Anybody with a high school diploma has probably, by now, heard the famous line.
“It was a pleasure to burn.”
So opens Bradbury his novel about the condemnation of books and the destruction of ideas. Its protagonist, Guy Montag, a firefighter with a dry home life, no children, a distant wife. Montag’s job is to burn everything, then “burn the ashes” so that nothing is left behind.

In Fahrenheit-451 the very act of reading is detrimental to society. It causes people to think, to question the reality that the government has handed them. Instead, media is the forefront of life. People are being fed via four-wall TV, the sound blasted into their brains. Conformity is the only way to survive.
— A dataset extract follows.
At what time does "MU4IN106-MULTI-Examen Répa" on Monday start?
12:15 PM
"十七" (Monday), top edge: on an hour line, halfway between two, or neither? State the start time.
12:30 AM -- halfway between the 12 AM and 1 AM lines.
The very same is translated into other dystopian worlds. A prime example of this is George Orwell’s masterpiece, 1984. In the novel, the reader is presented with a similar idea. The fact that ideas themselves are detrimental to society because it causes them to question the very fabric of government.
My copy of Fahrenheit-451, the 60th anniversary edition edited in 2013, includes a section toward the back of the book which includes a bunch of essays regarding the creation of the book and its impact on society. One of the essays, written by Adrian Mitchell, draws a parable between other works of dystopian fiction and the novel. He states:
“Wells educated science fiction, but left it skinny and uncertain, Orwell gave it strength and now Bradbury employs it to carry his fears.”
It is easy to also draw similar conclusions about other books in the dystopian genre. Guy Montag is just another Winston Smith, another Kilgore Trout. It paints and repaints the themes we so commonly see in other books of the genre: fear, surveillance, ignorance, blindness…I could go on.